La adopción de stablecoins también generará un efecto secundario a menudo subestimado: estas monedas consolidan la posición dominante del dólar en un mundo multipolar, creando una fuerte demanda de bonos del Tesoro de EE. UU. similares. Los principales emisores de stablecoins, como Circle y Tether, actualmente poseen cerca de 140 mil millones de dólares en bonos del gobierno estadounidense a corto plazo, lo que los convierte en las 20 principales instituciones en tenencia de bonos del Tesoro de EE. UU.

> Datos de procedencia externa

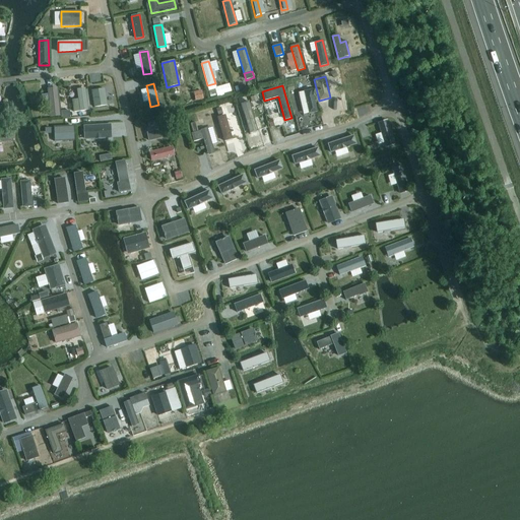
[(51,117),(59,116),(57,88),(48,89),(51,117)]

Si la adopción de stablecoins continúa creciendo a la velocidad actual, para el próximo año, su volumen de tenencia de bonos del Tesoro podría situarse entre los 10 principales. (Incluso, Citigroup predice que para 2030, en comparación con los gobiernos extranjeros y bancos comerciales, la cantidad de bonos del Tesoro en manos de stablecoins podría superarlos).
Esto no solo se trata de pagos, sino de una transformación en el panorama financiero global. Internet nos ha dado comunicación sin fronteras, y las stablecoins nos brindan transferencia de valor sin fronteras. Con reglas claras y una estructura de mercado sólida, pueden convertirse en los canales y pilares de un nuevo sistema financiero.